Ideas@TheCentre
Fiscal sausages
The laws made by the United States Congress are like sausages: it’s best not to see them being made. This was confirmed by last week’s fiscal cliff-hanger, and the absurdity of Congress sitting at 2:00 a.m. on New Year’s Day to resolve an imbroglio of its own making. There is at least one more act to come in this drama, as reality collides with the debt ceiling next month. Never mind that it is illogical to have a legislated debt ceiling separate from the legislated spending and tax policies that feed the debt monster in the first place. The solution is to change the spending and tax policies. But the Republican majority in the House of Representatives can hardly be blamed for using whatever levers it has to impose its policy will. That is the American system: three centres of elected power; strong checks and balances; and hurdles in the way of change. Hence the messy legislative process.
Even if we overlook the process and focus on the result, what emerged from Congress on the first day of 2013 is as unpalatable as the worst-made sausage. Congress brushed aside a large cut in the budget deficit – which is what the US needs, even if the cut due to come into effect on 1 January was badly structured – and replaced it with another fiscal band-aid. It perpetuates the myth that more tax on the rich is key to taming the budget deficit and debt, while avoiding much-needed tax reform and turning a blind eye to the health and social security programs – the main sources of the budget problem on the expenditure side.
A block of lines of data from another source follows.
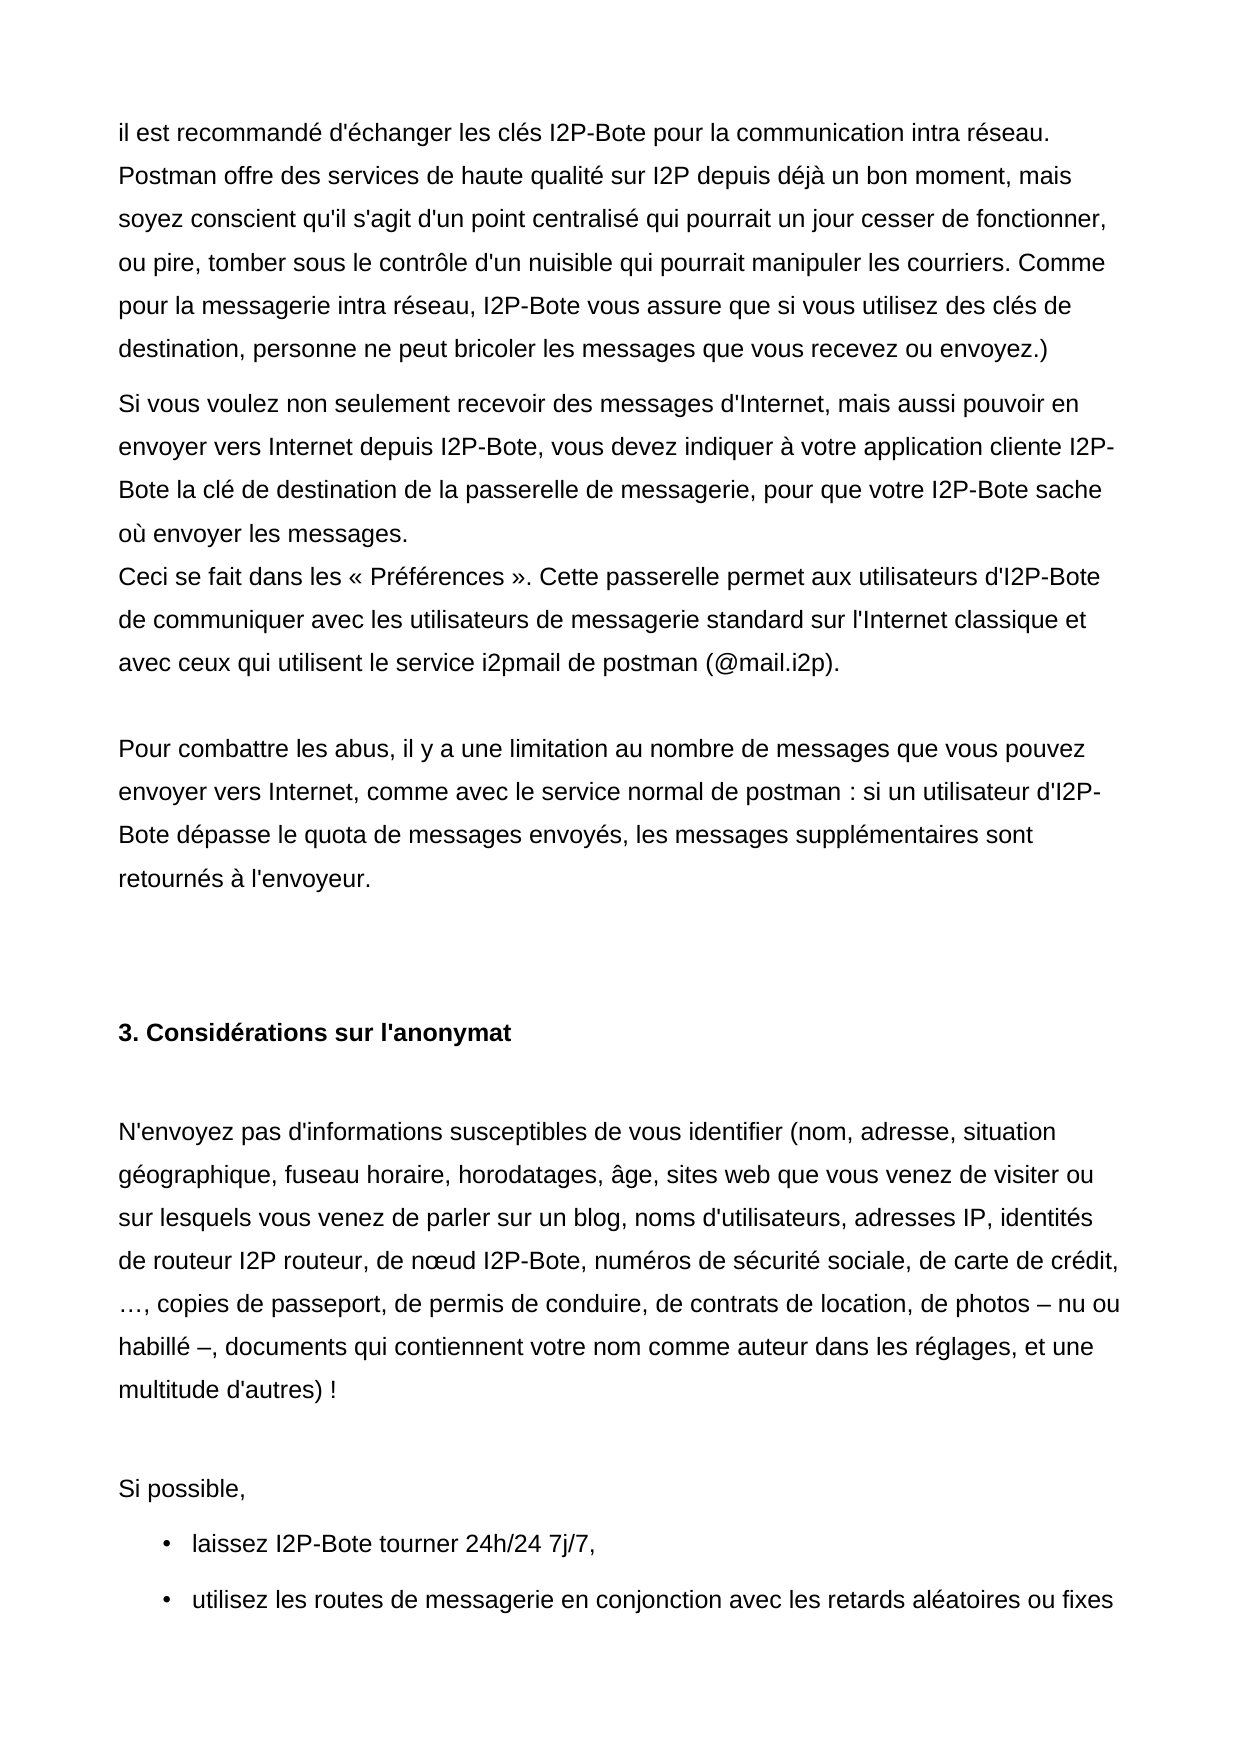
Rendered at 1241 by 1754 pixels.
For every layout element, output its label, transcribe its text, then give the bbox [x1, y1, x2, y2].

list utilisez les routes de messagerie en conjonction avec les retards aléatoires ou fixes [162, 1585, 1122, 1614]
text Si vous voulez non seulement recevoir des messages d'Internet, mais aussi pouvoir en envoyer vers Internet depuis I2P-Bote, vous devez indiquer à votre application cliente I2P-Bote la clé de destination de la passerelle de messagerie, pour que votre I2P-Bote sache où envoyer les messages. Ceci se fait dans les « Préférences ». Cette passerelle permet aux utilisateurs d'I2P-Bote de communiquer avec les utilisateurs de messagerie standard sur l'Internet classique et avec ceux qui utilisent le service i2pmail de postman (@mail.i2p). Pour combattre les abus, il y a une limitation au nombre de messages que vous pouvez envoyer vers Internet, comme avec le service normal de postman : si un utilisateur d'I2P-Bote dépasse le quota de messages envoyés, les messages supplémentaires sont retournés à l'envoyeur. [118, 389, 1122, 892]
list laissez I2P-Bote tourner 24h/24 7j/7, [162, 1529, 1122, 1558]
text N'envoyez pas d'informations susceptibles de vous identifier (nom, adresse, situation géographique, fuseau horaire, horodatages, âge, sites web que vous venez de visiter ou sur lesquels vous venez de parler sur un blog, noms d'utilisateurs, adresses IP, identités de routeur I2P routeur, de nœud I2P-Bote, numéros de sécurité sociale, de carte de crédit, …, copies de passeport, de permis de conduire, de contrats de location, de photos – nu ou habillé –, documents qui contiennent votre nom comme auteur dans les réglages, et une multitude d'autres) ! [118, 1073, 1122, 1404]
text il est recommandé d'échanger les clés I2P-Bote pour la communication intra réseau. Postman offre des services de haute qualité sur I2P depuis déjà un bon moment, mais soyez conscient qu'il s'agit d'un point centralisé qui pourrait un jour cesser de fonctionner, ou pire, tomber sous le contrôle d'un nuisible qui pourrait manipuler les courriers. Comme pour la messagerie intra réseau, I2P-Bote vous assure que si vous utilisez des clés de destination, personne ne peut bricoler les messages que vous recevez ou envoyez.) [118, 118, 1122, 362]
text 3. Considérations sur l'anonymat [118, 1018, 1122, 1047]
text Si possible, [118, 1431, 1122, 1503]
As well as the House and the Senate, there is of course a third player in this drama, namely President Obama himself, who has been more responsible than anyone for propagating fiscal myths. The increase in taxes on the rich, even if they raise the expected revenue (which is doubtful), constitute arithmetically about one-twentieth of a complete solution to the budget problem. They enable Obama to boast that he restored the top income tax rate to where it was under the last Democrat president; as if anything less is delegitimised merely by association with a Bush or a Reagan.
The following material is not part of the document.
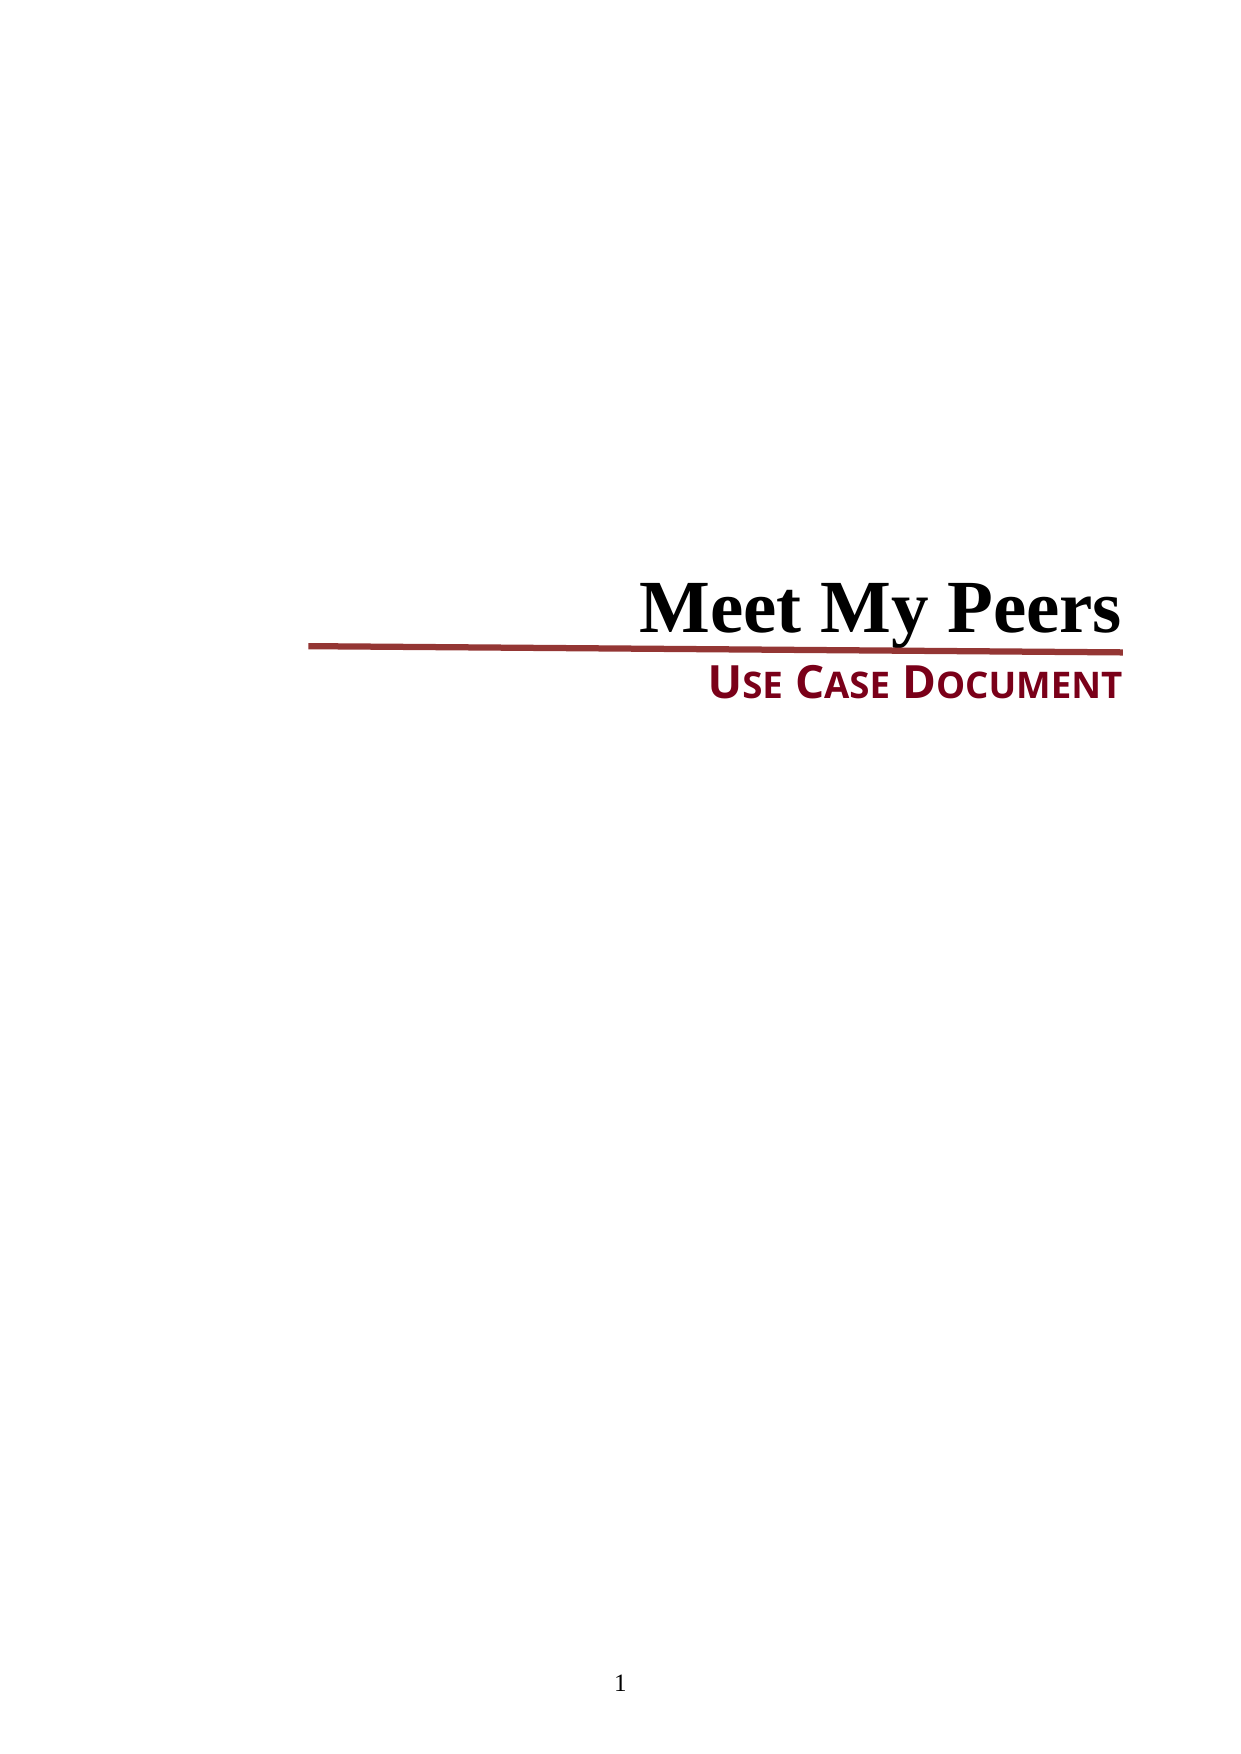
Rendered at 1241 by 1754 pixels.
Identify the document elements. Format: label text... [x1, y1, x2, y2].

text Meet My Peers [118, 563, 1122, 649]
text Use Case Document [118, 649, 1122, 711]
An increased tax on the rich is supposedly one of the signature achievements of Obama’s eight years in office. No doubt some will see it that way, but to many others it will cement his reputation as one of the most determined class warriors in American political history. Obama would be less deserving of that reputation if only he would embrace the other half of the Clinton administration’s formula for fiscal success.
Under Clinton (and a Republican-controlled Congress), federal spending shrank from the low 20s to the upper teens as a percentage of gross domestic product, albeit under more propitious economic and national security conditions than currently prevail.
The best case that could be made for increasing the top income tax rate is not that Bush had dared to lower it but that it provides political cover for a broad attack on the budget deficit, which would inevitably also involve taking money away from people much further down the income scale, even if only in the future. But Obama – even though he can no longer claim the excuse that he wants to be re-elected – is apparently unwilling to use his freshly replenished political capital to push for the reforms of entitlement programs that are essential to a resolution of the budget problem.
The spending side of the budget will come into focus again as part of the looming debt ceiling cliff-hanger. The outcome is likely to be another unpalatable sausage unless the blunt, lop-sided and automatic spending cuts that were deferred for two months from January 1 are reshaped to include at least a start to reform of entitlements.
Robert Carling is a Senior Fellow at The Centre for Independent Studies.